> _What you have to do_: Among the records below, find the line with "pinky tip: (244, 155)" and the line with "thumb tip: (204, 150)". Set down both and every line between, exactly and with no pictures, but nothing else.

###

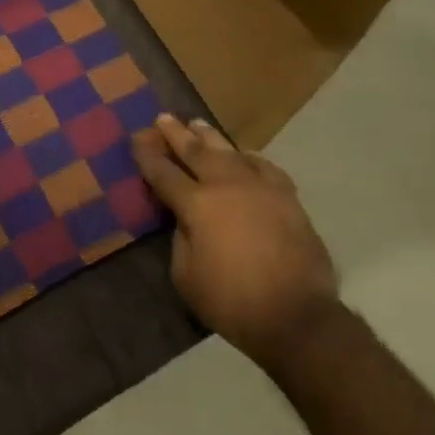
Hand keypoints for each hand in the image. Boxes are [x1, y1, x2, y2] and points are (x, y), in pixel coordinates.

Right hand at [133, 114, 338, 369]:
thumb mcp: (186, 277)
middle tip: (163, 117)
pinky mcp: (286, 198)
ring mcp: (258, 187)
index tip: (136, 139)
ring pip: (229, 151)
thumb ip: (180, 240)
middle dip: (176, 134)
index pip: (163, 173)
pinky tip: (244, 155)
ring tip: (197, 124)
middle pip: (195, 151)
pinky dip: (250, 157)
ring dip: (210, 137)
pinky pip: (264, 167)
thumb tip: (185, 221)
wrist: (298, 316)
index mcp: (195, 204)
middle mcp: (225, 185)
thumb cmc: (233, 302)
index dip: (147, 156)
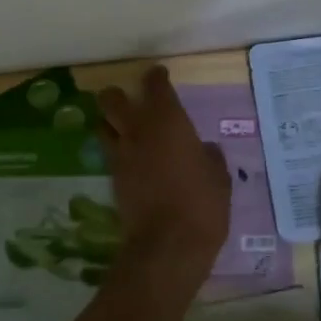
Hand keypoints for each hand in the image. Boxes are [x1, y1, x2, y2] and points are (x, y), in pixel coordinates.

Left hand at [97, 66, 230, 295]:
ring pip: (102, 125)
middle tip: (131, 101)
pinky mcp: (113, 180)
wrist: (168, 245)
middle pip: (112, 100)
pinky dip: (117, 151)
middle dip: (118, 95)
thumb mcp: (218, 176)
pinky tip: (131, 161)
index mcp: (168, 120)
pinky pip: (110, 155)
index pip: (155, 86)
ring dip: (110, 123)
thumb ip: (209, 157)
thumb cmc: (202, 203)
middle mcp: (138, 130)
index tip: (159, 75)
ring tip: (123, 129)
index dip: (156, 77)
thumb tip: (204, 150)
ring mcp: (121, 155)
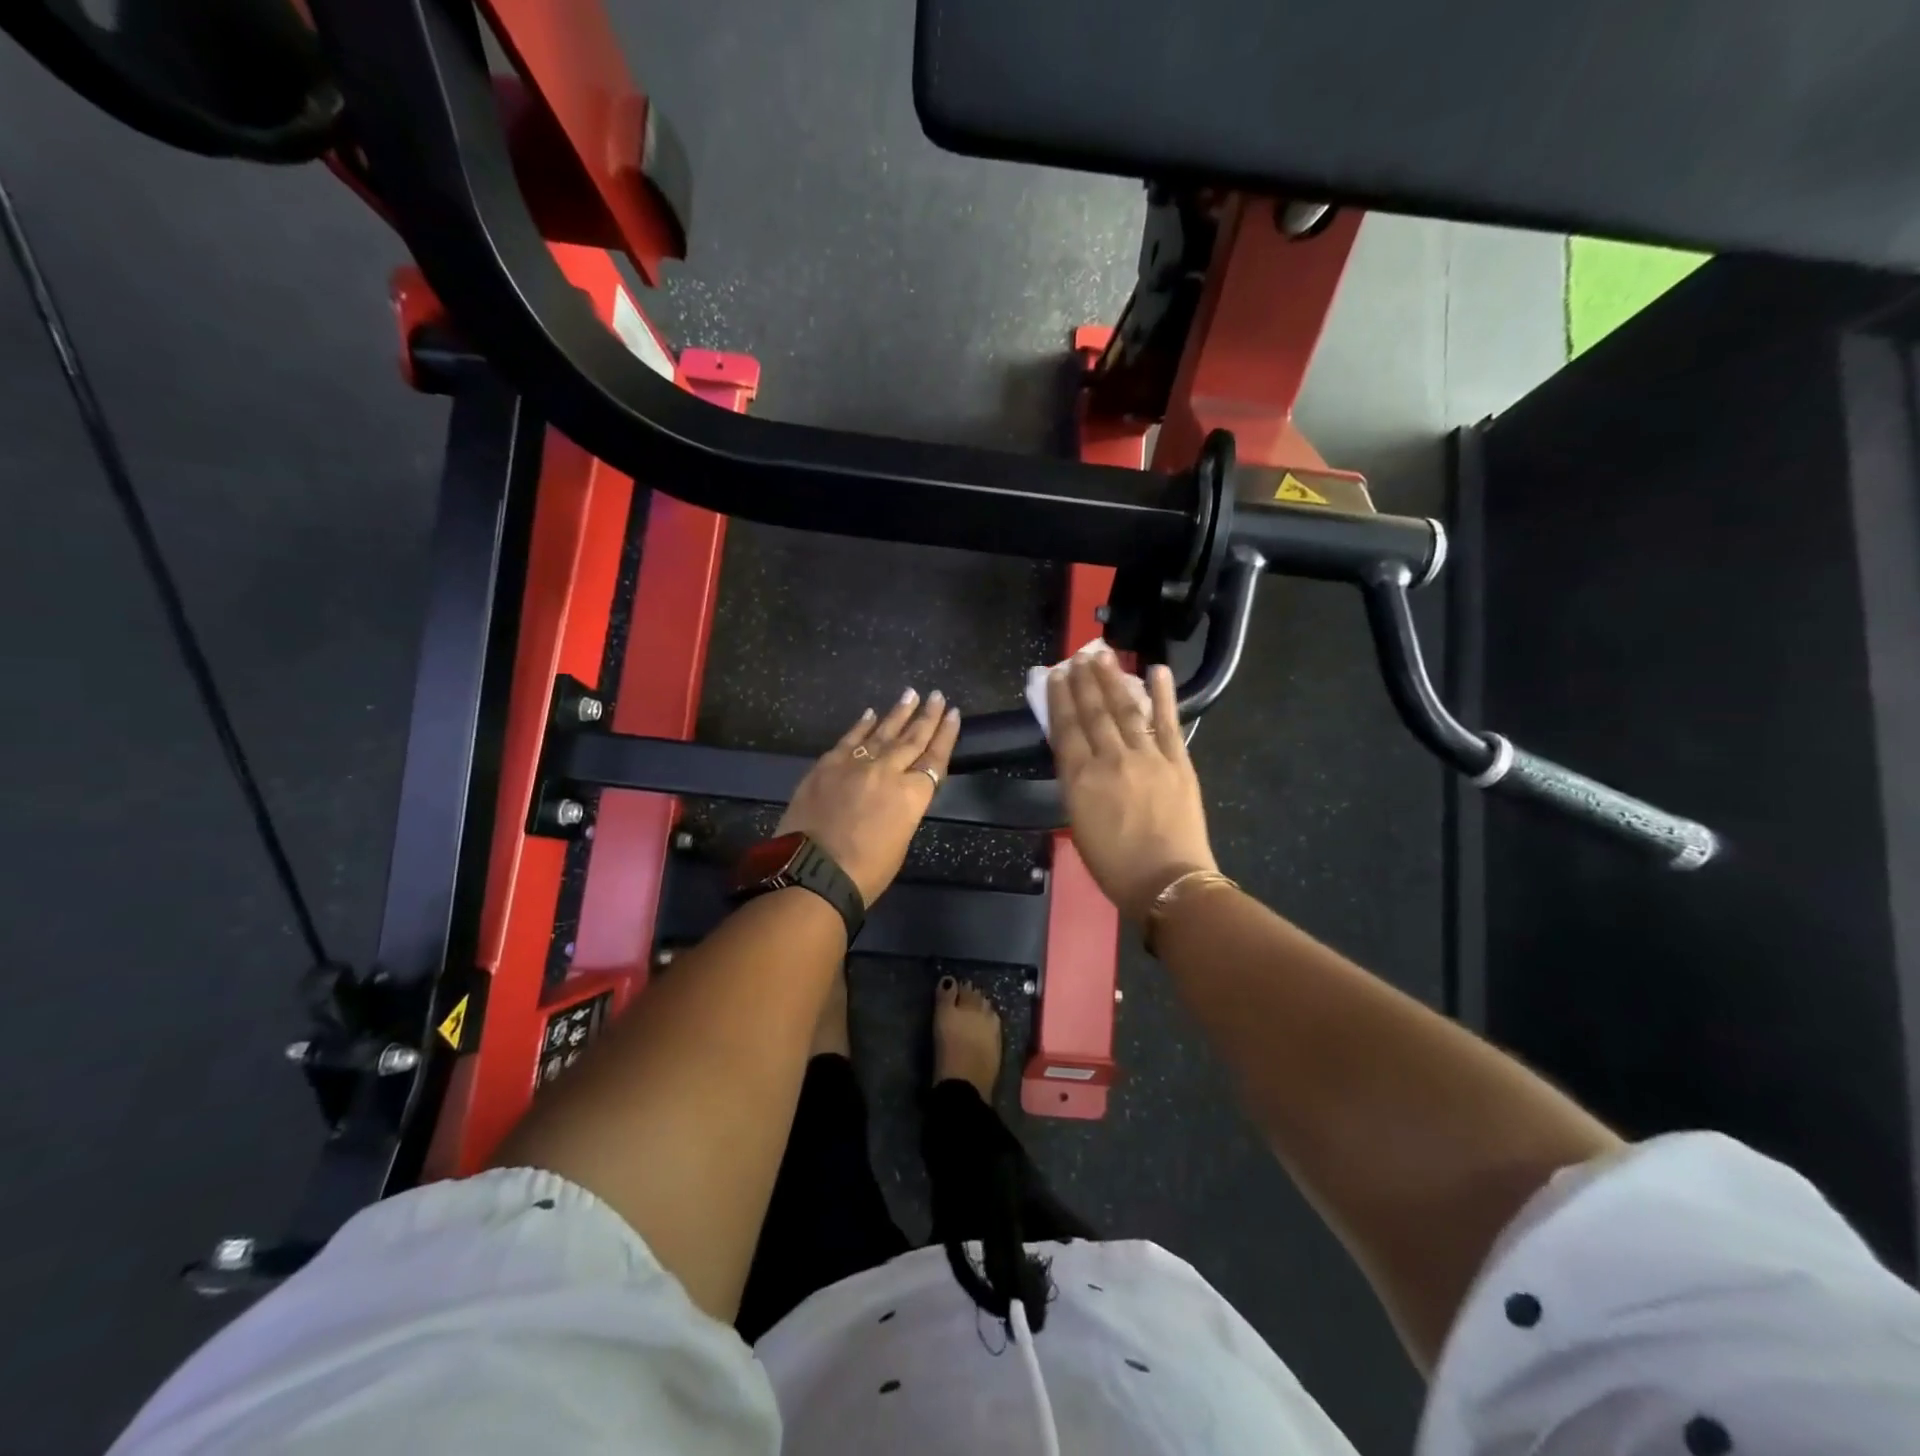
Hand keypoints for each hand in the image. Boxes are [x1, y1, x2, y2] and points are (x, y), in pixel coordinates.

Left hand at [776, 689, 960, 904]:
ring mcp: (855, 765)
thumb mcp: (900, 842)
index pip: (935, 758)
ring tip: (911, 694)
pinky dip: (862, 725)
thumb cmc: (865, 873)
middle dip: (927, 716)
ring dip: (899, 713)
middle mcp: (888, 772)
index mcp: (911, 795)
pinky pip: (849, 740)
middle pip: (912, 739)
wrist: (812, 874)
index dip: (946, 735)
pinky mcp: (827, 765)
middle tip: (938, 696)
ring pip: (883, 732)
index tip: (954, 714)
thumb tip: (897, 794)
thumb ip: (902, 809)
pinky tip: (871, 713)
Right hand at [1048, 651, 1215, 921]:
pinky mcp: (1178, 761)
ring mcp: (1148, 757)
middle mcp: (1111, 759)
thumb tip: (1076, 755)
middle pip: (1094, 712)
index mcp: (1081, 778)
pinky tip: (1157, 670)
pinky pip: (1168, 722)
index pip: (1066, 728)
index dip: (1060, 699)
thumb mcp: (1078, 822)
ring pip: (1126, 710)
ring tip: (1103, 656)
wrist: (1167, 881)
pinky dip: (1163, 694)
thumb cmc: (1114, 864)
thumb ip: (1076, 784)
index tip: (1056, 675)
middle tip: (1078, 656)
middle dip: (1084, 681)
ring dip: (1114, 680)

###

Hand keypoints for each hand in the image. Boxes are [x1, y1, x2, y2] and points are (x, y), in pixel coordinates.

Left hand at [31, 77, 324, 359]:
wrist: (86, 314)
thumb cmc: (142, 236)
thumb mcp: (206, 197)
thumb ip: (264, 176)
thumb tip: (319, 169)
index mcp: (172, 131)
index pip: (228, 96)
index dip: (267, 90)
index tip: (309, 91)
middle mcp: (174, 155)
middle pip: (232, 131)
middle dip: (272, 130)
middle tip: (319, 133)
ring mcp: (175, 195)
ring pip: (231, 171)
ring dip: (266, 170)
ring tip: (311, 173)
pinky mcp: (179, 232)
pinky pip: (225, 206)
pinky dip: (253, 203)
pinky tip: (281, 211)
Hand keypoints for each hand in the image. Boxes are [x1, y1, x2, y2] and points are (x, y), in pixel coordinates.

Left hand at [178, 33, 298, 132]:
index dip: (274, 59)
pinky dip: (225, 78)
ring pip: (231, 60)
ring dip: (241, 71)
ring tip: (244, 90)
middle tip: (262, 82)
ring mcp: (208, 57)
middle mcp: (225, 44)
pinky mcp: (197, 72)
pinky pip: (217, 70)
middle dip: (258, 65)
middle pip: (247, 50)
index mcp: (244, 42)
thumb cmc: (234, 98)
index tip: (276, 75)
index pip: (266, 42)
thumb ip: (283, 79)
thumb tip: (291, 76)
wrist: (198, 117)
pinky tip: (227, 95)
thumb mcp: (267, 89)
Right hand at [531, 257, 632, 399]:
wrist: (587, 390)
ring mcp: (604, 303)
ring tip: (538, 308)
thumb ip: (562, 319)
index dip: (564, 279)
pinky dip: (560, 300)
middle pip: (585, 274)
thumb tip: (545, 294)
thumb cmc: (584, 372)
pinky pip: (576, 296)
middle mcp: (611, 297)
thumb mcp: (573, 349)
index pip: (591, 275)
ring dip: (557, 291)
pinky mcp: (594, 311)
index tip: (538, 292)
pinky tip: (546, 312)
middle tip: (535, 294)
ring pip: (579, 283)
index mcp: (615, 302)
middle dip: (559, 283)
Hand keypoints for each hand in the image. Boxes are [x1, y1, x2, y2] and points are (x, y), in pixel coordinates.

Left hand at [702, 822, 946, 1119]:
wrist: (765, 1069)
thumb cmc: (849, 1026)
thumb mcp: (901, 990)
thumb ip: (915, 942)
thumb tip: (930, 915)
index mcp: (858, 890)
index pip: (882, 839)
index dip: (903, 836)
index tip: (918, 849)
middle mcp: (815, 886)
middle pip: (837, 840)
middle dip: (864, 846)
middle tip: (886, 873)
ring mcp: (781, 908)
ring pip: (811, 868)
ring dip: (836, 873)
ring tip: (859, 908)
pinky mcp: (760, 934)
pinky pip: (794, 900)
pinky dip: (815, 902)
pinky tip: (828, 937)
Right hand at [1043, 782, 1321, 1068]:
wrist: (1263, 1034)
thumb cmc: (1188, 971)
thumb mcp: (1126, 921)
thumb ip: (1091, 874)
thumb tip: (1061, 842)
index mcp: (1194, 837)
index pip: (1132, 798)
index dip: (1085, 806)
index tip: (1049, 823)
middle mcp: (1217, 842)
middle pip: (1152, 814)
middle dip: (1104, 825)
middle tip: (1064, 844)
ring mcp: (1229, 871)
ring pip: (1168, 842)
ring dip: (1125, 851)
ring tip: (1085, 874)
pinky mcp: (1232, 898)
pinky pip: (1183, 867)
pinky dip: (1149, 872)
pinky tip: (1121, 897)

###

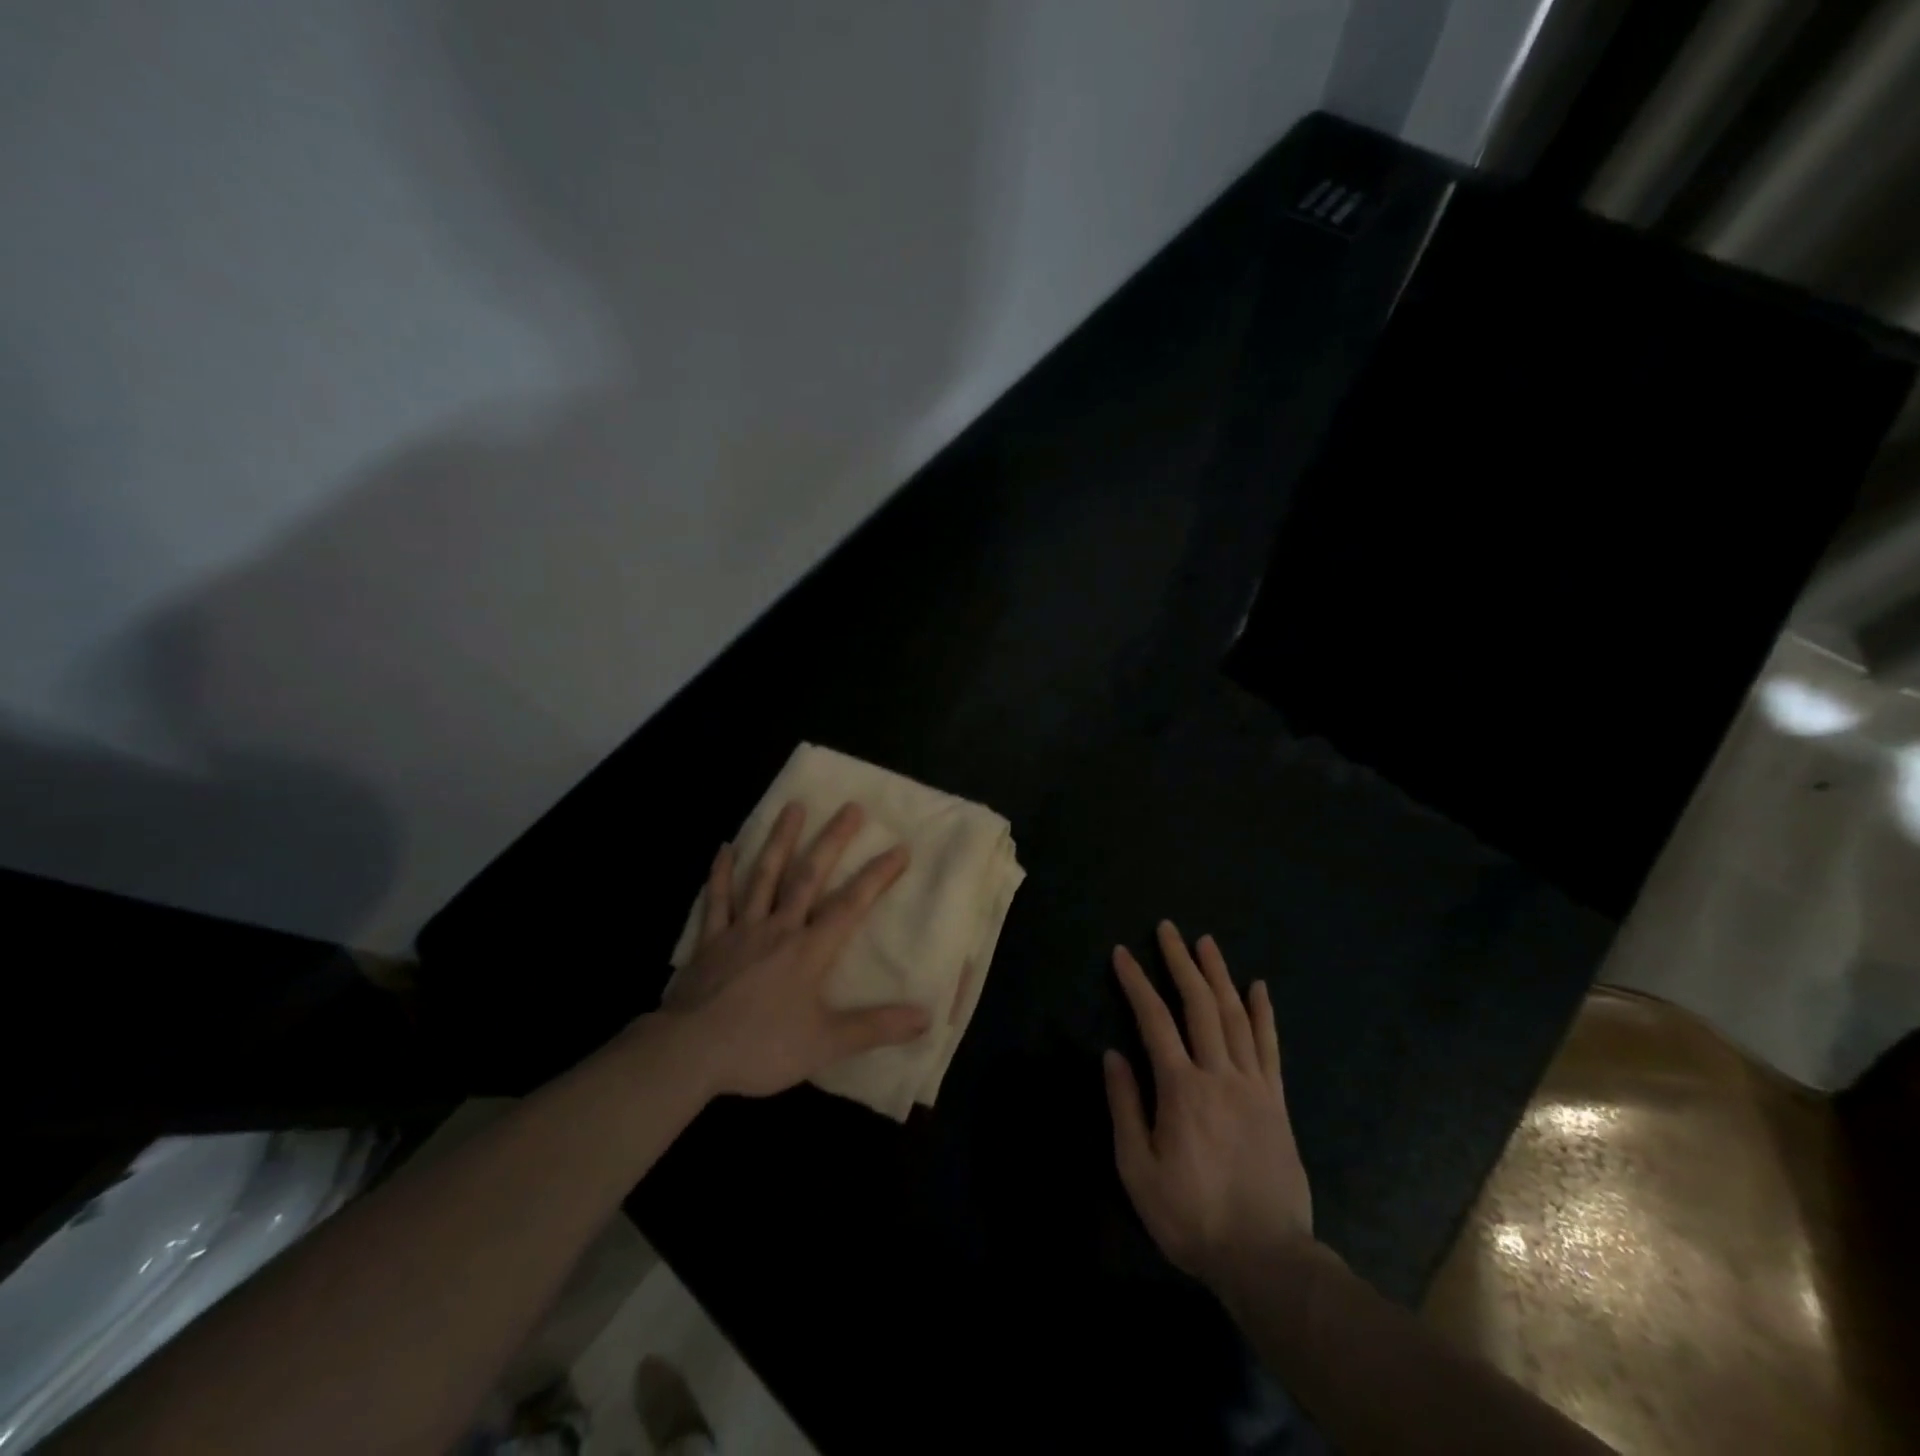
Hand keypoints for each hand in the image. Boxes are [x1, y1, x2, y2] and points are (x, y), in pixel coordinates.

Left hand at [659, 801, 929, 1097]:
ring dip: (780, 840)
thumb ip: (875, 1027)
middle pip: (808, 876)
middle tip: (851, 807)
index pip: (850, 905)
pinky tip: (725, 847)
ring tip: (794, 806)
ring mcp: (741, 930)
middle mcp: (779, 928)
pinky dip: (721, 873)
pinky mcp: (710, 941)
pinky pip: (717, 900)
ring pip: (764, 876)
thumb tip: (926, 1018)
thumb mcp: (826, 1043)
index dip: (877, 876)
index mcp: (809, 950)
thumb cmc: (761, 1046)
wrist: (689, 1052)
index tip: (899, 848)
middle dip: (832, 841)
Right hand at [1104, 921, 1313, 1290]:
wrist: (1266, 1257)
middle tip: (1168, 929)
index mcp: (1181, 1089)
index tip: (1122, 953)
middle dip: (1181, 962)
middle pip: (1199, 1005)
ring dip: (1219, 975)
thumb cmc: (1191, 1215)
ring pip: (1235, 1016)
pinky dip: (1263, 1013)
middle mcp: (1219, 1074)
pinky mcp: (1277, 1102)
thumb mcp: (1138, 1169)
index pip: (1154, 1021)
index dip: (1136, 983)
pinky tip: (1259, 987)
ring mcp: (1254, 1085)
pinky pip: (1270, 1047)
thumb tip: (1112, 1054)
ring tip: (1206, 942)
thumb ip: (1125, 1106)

###

> _Result of the task_:
pinky tip: (244, 155)
ring tip: (197, 124)
middle pip: (195, 151)
pinky dip: (250, 157)
ring dip: (210, 137)
pinky pip: (264, 167)
thumb tip: (185, 221)
wrist: (298, 316)
index mcp: (195, 204)
middle mcp: (225, 185)
thumb cmc: (233, 302)
index dip: (147, 156)
Hand keypoints for each hand in the image. Boxes are [x1, y1, x2, y2] and points are (x, y), in pixel coordinates.

Left hand at [97, 66, 230, 295]:
ring pip: (102, 125)
middle tip: (131, 101)
pinky mcp: (113, 180)
wrist: (168, 245)
middle pip: (112, 100)
pinky dip: (117, 151)
middle dip: (118, 95)
thumb mcp: (218, 176)
pinky tip: (131, 161)
index mcp: (168, 120)
pinky pip: (110, 155)
index pip: (155, 86)
ring dip: (110, 123)
thumb ip: (209, 157)
thumb cmc: (202, 203)
middle mcp: (138, 130)
index tip: (159, 75)
ring tip: (123, 129)
index dip: (156, 77)
thumb tip: (204, 150)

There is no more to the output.